● How to complete this task
Pull every line that includes the word "house" out of the data below and copy it.

● Dataset excerpts
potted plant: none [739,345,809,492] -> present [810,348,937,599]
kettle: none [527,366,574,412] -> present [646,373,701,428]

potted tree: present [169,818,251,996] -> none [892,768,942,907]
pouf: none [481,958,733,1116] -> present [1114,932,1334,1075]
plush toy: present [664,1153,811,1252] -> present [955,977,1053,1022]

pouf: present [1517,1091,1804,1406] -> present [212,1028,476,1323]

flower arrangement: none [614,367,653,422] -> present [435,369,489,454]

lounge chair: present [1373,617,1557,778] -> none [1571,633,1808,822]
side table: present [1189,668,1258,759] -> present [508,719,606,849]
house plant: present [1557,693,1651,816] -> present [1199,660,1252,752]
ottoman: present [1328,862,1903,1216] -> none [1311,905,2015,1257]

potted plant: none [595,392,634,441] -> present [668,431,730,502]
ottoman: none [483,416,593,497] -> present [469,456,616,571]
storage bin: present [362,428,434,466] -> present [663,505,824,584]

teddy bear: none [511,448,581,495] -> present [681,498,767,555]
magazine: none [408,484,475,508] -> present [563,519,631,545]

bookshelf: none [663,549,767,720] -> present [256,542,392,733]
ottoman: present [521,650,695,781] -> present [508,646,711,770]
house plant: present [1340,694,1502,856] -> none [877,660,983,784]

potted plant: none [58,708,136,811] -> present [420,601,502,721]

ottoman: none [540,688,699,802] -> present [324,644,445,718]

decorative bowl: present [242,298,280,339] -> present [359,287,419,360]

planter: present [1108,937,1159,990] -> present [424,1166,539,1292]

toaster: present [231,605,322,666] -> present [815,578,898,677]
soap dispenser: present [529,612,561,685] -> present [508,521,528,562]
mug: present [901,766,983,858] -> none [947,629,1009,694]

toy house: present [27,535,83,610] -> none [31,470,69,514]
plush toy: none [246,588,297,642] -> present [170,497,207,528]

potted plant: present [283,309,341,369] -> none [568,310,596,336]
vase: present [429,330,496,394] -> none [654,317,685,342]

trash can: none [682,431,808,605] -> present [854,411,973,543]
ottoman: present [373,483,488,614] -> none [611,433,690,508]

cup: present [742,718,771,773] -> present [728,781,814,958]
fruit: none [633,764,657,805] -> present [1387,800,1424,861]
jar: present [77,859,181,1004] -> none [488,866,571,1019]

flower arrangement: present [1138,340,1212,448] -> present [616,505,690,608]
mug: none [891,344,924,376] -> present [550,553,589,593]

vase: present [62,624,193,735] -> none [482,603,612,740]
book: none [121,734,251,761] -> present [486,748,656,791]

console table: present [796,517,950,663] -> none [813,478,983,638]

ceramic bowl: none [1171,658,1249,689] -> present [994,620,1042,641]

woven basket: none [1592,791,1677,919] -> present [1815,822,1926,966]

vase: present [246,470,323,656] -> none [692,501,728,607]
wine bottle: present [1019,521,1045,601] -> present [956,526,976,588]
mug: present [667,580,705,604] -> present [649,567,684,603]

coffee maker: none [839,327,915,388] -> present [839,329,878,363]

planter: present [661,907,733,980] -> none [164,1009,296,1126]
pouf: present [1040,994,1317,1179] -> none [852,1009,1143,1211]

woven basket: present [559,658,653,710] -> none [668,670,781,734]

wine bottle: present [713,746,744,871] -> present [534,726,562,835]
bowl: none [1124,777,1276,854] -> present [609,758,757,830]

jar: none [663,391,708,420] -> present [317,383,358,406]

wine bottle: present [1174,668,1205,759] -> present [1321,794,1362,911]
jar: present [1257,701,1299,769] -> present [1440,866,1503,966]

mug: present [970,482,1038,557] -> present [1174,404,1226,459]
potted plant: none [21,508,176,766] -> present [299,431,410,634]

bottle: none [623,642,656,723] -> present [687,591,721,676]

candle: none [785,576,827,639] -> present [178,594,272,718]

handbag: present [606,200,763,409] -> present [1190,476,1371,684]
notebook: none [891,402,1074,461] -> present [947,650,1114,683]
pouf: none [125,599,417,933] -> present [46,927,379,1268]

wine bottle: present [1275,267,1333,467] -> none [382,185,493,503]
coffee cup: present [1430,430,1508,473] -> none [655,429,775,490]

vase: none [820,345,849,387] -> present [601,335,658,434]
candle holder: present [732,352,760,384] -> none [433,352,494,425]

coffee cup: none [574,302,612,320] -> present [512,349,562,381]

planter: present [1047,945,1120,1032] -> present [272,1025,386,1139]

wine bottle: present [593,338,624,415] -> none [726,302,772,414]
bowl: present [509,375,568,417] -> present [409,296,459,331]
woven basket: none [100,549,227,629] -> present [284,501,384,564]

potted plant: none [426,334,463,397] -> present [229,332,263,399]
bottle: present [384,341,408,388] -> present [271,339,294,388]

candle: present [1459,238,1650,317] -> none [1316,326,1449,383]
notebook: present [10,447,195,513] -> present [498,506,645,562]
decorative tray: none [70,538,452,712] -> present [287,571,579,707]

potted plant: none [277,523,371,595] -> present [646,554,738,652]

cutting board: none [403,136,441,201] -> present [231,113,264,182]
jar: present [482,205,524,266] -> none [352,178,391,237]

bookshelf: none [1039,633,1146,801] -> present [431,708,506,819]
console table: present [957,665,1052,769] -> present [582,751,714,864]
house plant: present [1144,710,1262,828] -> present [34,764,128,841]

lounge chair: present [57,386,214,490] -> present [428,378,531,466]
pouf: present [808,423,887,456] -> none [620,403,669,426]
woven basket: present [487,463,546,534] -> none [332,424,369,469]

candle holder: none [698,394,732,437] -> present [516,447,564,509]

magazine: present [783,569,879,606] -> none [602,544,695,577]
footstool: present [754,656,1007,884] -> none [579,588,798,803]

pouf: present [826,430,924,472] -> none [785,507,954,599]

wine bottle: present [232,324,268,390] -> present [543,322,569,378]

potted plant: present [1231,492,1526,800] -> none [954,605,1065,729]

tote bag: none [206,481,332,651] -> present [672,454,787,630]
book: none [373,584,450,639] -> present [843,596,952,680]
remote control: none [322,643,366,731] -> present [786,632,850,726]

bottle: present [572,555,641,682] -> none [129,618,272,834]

● Answer space
house plant: present [1557,693,1651,816] -> present [1199,660,1252,752]
house plant: present [1340,694,1502,856] -> none [877,660,983,784]
toy house: present [27,535,83,610] -> none [31,470,69,514]
house plant: present [1144,710,1262,828] -> present [34,764,128,841]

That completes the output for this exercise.